My father once told me a story of how he'd once found himself a guest at an Uptown house party, and there met a gal who was from his neighborhood. As he told the story, the gal was solidly unattractive, but he asked her to dance all night long and they did.

That story always makes me smile. Everywhere there is Us and there is Them, and maybe among the most progressive thinkers now that line between Us and Them would never be drawn on such a capricious thing as the Industrial Canal or the Mississippi River. Or what playground was in your neighborhood. Or among Catholics between what parish church and what other.

Because almost every neighborhood in New Orleans had things in common. Most had some blocks of baronial splendor and even more blocks of what looked like servant quarters. And each neighborhood had its old houses; houses, like people, had to learn to substitute wisdom and character when beauty bowed out, and many did.

And the people: Everywhere were every kind of people, much like Camus writing of his native North Africa: "you become aware of the simultaneous passing of every skin from white to gold, then to brown, and finally to tobacco color, the ultimate effort of transformation of which the body is capable."

You saw them all in the neighborhood.

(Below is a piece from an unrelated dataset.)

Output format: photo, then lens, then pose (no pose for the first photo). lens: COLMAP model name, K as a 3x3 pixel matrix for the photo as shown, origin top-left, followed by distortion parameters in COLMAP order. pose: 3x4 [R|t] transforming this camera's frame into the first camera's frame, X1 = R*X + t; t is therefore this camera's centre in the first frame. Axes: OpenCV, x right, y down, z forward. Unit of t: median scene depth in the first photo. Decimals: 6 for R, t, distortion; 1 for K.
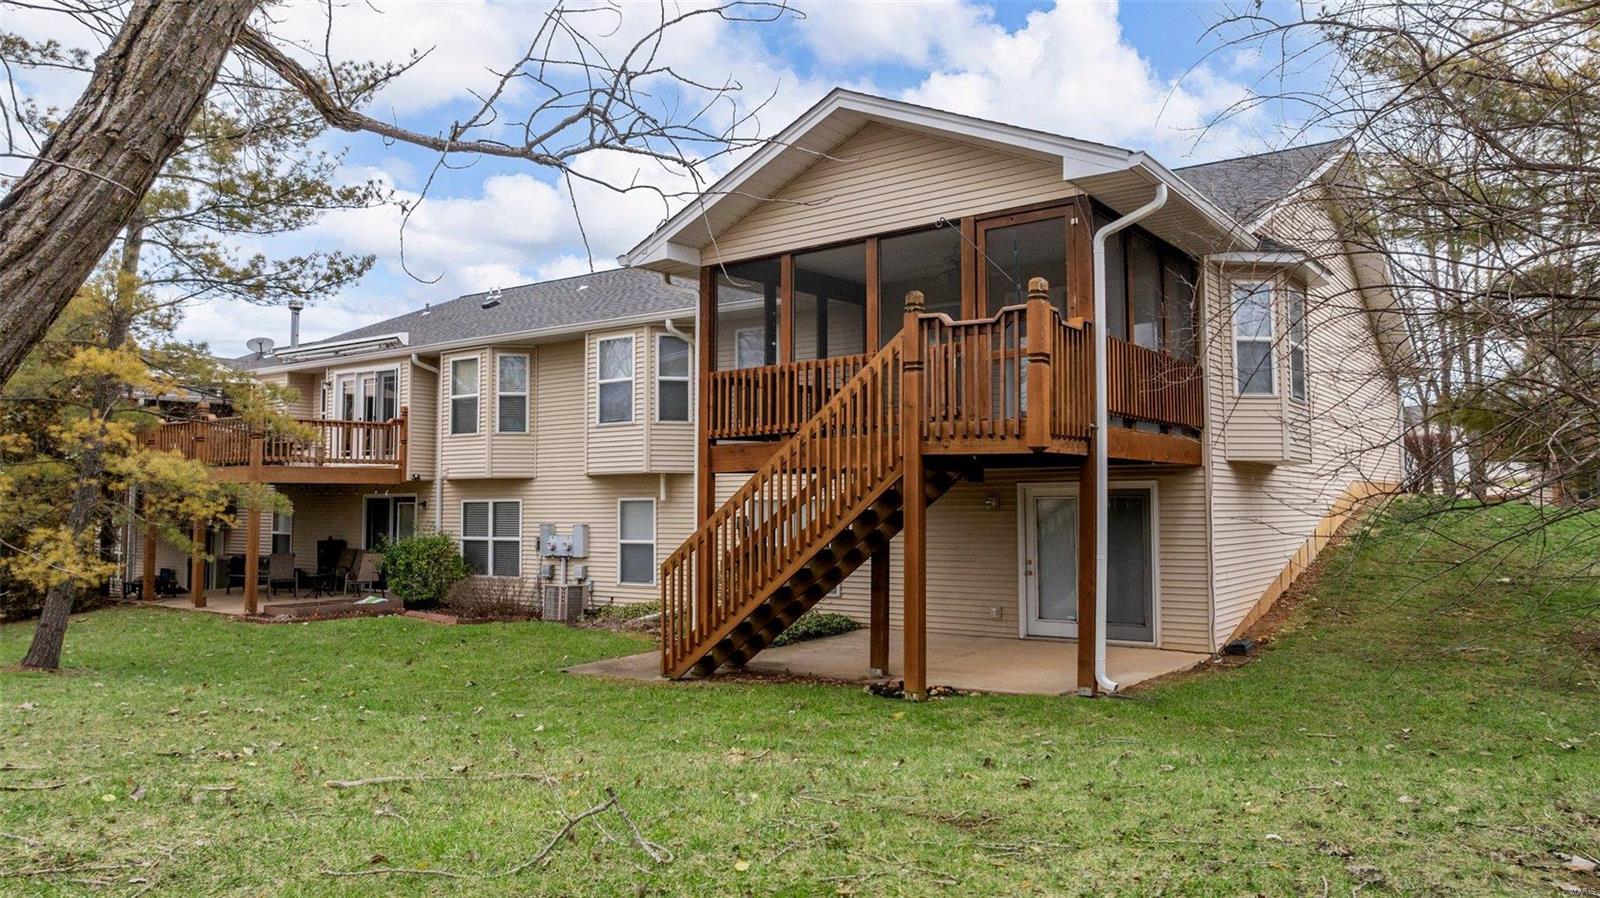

At the Escorial Show, or Sugarmann's Dry Goods or Gerson's Clothing or Dutch's Barbershop or Kleinpeter's Grocery or Bizot's Beer Garden or sashaying around with a parasol or sitting on a stoop chewing Brown Mule.

They were all known by you. Not like today, when half the people don't know their neighbors' names; you saw those people, heard them, touched them, even smelled them.

So much has changed, but maybe even more has not. There is still a Lakeview and a Lower Ninth and a Back o' Town. Maybe a little different, but differently the same. The poetry of the place is still cynical and still childish, and it still makes you wonder.

Half a man's life is devoted to getting out of the neighborhood and half of what remains is devoted to longing for what's left behind.

"I talk with it, I sing with it, I see, taste and feel with it, I know why I want to keep it." -- Carl Sandburg, "Style."

Yep. In New Orleans, your sense of style more often than not came from your neighborhood. Each separate place suffered under the same burdening sun and bore its suffering with the same placid grandeur.

But each neighborhood had its own style, its own way of anchoring those who lived there, its distinctive claim to your loyalties and your soul. You are not alone and forgotten. There are names and dates in your life that matter. You are somebody. We're your neighbors. Comic, beautiful. Defeated, but never ready to yield, always ready to change the rules of the game. You are where you live. Or where you have lived. And that is the best thing about your neighborhood and mine. Not that it's near this busline or that school, not that its gingerbread is well-preserved or its parade well-practiced. Not them alone. But together they can be counted as places of certainty, predictability, privacy. Together they can be counted neighborhoods.